[Start of section]

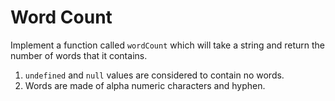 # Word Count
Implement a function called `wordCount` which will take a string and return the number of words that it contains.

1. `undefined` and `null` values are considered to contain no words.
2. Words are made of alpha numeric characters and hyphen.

[End of section]
[Start of section]

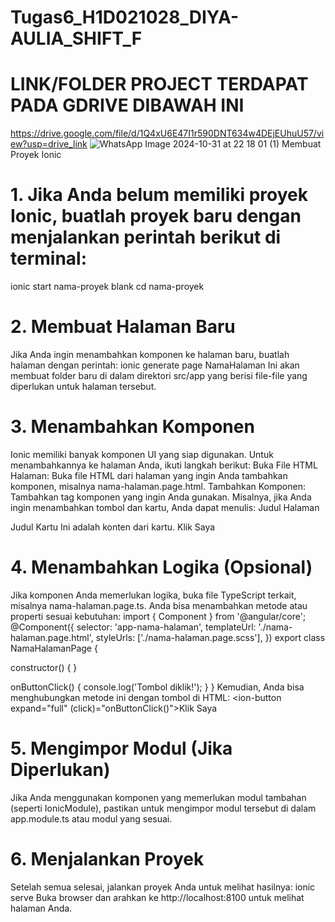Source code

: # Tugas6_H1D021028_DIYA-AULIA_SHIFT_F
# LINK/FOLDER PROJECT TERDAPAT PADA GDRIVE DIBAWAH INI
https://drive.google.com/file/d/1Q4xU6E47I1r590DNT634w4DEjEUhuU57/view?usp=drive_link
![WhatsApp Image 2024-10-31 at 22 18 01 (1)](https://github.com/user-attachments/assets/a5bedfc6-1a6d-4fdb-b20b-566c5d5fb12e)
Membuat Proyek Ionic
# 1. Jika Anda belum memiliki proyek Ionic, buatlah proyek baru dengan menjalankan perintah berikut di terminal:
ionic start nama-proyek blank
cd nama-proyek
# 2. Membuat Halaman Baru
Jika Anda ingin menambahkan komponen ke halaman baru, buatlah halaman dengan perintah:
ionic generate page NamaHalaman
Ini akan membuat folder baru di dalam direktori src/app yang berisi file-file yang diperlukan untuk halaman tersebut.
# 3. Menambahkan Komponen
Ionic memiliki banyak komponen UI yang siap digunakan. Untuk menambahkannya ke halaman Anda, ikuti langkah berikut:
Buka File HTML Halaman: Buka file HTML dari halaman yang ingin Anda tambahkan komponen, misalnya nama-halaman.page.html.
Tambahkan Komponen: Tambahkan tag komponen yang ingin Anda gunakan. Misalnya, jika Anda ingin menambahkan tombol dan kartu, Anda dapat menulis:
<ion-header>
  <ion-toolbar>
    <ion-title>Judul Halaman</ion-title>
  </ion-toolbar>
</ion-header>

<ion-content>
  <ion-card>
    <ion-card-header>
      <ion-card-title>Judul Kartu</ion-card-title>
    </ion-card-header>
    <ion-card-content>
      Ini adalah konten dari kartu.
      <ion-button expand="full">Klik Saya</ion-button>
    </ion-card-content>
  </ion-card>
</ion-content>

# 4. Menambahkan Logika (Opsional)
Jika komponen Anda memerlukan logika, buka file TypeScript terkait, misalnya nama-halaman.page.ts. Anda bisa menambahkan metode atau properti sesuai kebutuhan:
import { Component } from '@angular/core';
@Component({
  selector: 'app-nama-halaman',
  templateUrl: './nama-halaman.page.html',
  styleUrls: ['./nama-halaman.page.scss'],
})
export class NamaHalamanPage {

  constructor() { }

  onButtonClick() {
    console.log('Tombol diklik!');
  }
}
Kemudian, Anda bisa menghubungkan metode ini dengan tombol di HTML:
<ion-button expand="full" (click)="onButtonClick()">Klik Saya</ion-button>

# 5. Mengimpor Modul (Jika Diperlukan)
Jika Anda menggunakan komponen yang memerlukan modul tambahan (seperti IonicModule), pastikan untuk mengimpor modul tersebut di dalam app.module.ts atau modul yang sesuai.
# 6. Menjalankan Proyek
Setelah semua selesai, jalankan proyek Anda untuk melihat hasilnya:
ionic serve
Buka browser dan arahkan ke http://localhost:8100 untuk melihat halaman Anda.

[End of section]

Reproduce verbatim only the segment of the listing bounded by the line containing "Jika Anda menggunakan" and the line containing "Buka browser dan", with both boundary lines included.

Expected answer:
Jika Anda menggunakan komponen yang memerlukan modul tambahan (seperti IonicModule), pastikan untuk mengimpor modul tersebut di dalam app.module.ts atau modul yang sesuai.
# 6. Menjalankan Proyek
Setelah semua selesai, jalankan proyek Anda untuk melihat hasilnya:
ionic serve
Buka browser dan arahkan ke http://localhost:8100 untuk melihat halaman Anda.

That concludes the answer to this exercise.